_本文_.
═══

今日は一気に時代をさかのります。
12世紀の音楽。
ルネサンスのさらに前。中世ですね。
宮廷文化の中から、詩人や音楽家が生まれ、
それらは世俗音楽を作っていました。
この曲はオック語という、南フランスの古い言葉で歌われています。
これを作ったベルナルト・デ・ヴェンタドルンは、
オック語の歌い手であった。
オック語の歌い手のことを、トルバドゥールといいます。
この形式の音楽はやがて北フランスに広まり、
そこで北フランスの古い言語、オイル語の音楽が作られるようになりました。
その歌い手をトルヴェールといいます。
トルバドゥールの音楽は、そのほとんどが十字軍の蹂躙によって
破壊されてしまっています。
が、18点のみが楽譜として完全な形で残り、旋律が伝えられています。
さて、この歌は、こんな内容を歌っています。
« Can vei la lauzeta mover ... »
陽 の 光 を 浴 び て 雲 雀 が ......
Can vei la lauzeta mover
De joi sas alas contra’l rai,
Que s’oblid’ e’s laissa chazer
Per la doussor c’al cor li vai,
Ai ! Tan grans enveya m’en ve
De cui qu’eu veya jauzion !
Meravilhas ai, car desse
Lo cor de dezirer no’m fon
陽の光を浴びて 雲雀が
喜びのあまり羽ばたき舞い上がり、
やがて心に広がる甘美の感覚に
われを忘れて落ちる姿を見るとき、
ああ ! どれほど羨ましく思えることか
恋の喜びに耽る人びとの姿が !

═══

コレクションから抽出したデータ
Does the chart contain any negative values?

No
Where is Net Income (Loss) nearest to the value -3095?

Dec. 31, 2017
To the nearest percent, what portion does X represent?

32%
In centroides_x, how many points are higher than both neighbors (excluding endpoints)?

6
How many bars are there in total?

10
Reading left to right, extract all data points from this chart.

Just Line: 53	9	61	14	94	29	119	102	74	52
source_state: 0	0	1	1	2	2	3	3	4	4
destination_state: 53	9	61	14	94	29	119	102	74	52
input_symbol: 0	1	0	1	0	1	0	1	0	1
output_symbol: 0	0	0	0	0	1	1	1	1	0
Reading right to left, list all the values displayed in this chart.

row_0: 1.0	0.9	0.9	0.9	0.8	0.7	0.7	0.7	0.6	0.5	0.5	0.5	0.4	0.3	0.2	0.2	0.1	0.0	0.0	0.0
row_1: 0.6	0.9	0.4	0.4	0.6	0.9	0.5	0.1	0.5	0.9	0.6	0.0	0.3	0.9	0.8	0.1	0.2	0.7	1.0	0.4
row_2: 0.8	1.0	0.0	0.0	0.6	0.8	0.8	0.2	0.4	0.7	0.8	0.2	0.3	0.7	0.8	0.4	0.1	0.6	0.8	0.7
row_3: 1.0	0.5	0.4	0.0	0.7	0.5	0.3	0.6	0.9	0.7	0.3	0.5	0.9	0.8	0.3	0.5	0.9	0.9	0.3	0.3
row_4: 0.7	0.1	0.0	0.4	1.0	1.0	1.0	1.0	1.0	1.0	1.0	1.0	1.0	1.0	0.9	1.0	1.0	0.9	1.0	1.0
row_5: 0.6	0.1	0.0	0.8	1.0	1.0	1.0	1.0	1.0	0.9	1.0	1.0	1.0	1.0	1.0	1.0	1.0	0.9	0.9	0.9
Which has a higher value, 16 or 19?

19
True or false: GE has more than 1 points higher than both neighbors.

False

═══

_作業指示_.
**a)** トルバドゥールの歌を紹介する本文から、オック語の歌詞の行を、« » で囲まれた冒頭の引用を除いてすべて、出てくる順に書き出してください。
**b)** トルバドゥールの歌を紹介する本文の続きを書き足してください。
これらの資料は本文の内容とは関係がありません。

_解答_.
**a)**
Can vei la lauzeta mover
De joi sas alas contra’l rai,
Que s’oblid’ e’s laissa chazer
Per la doussor c’al cor li vai,
Ai ! Tan grans enveya m’en ve
De cui qu’eu veya jauzion !
Meravilhas ai, car desse
Lo cor de dezirer no’m fon

**b)**
われながら訝(いぶか)しく思える、その一瞬
渇望にこの胸がはり裂けぬは何故か
Ailas ! Tan cuidava saber
D’amor, e tan petit en sai,
Car eu d’amar no’m posc tener
Celeis don ja pro non aurai.
Tout m’a mon cor, e tout m’a me,
E se mezeis e tot lo mon;
E can se’m tolc, no’m laisset re
Mas dezirer e cor volon.
ああ ! 愛に詳しい自分だと信じて
いたのに、知らぬことの何と多かったことか、
愛して甲斐のないひとを
なお愛さずにはいられない。
あのひとは 私の心を、私の存在を、
あのひと自身を 全世界を取り上げて ──
私から逃れ去る、あとに残したものは
渇望と 恋に焦がれる心だけ。
Anc non agui de me poder
Ni no fui meus de l’or’ en sai
Que’m laisset en sos olhs vezer
En un miralh que mout me plai.
Miralhs, pus me mirei en te,
M’an mort li sospir de preon,
C’aissi’m perdei com perdet se
Lo bels Narcisus en la fon.
もはや自分に何の力も持てなくなった
自分でありながら自分ではなくなった
私を惹きつける鏡 あの眼を
あのひとが覗きこませた瞬間から。
鏡よ、お前のなかに映る自分の姿を見て、
深い溜め息が死を招きよせ、
かくしてわが身は破滅
美しいナルシスが泉で身を滅ぼしたように。
De las domnas me dezesper;
Ja mais en lor no’m fiarai;
C’aissi com las solh chaptener,
Enaissi las deschaptenrai.
Pois vei c’una pro no m’en te
Vas leis que’m destrui e’m cofon,
Totas las dopt’ e las mescre,
Car be sai c’atretals se son.
ご婦人がたには絶望した ──
もう二度と信じてなるものか ──
かつて熱を上げていたその分だけ、
冷たくあしらわずにはおくものか。
私を破滅させ打ちのめしたひとを相手どり
こちらの味方をしてくれる女は皆無、
女はみな恐ろしい みな信じられぬ、
知っているとも 女はみな似たり寄ったりだ。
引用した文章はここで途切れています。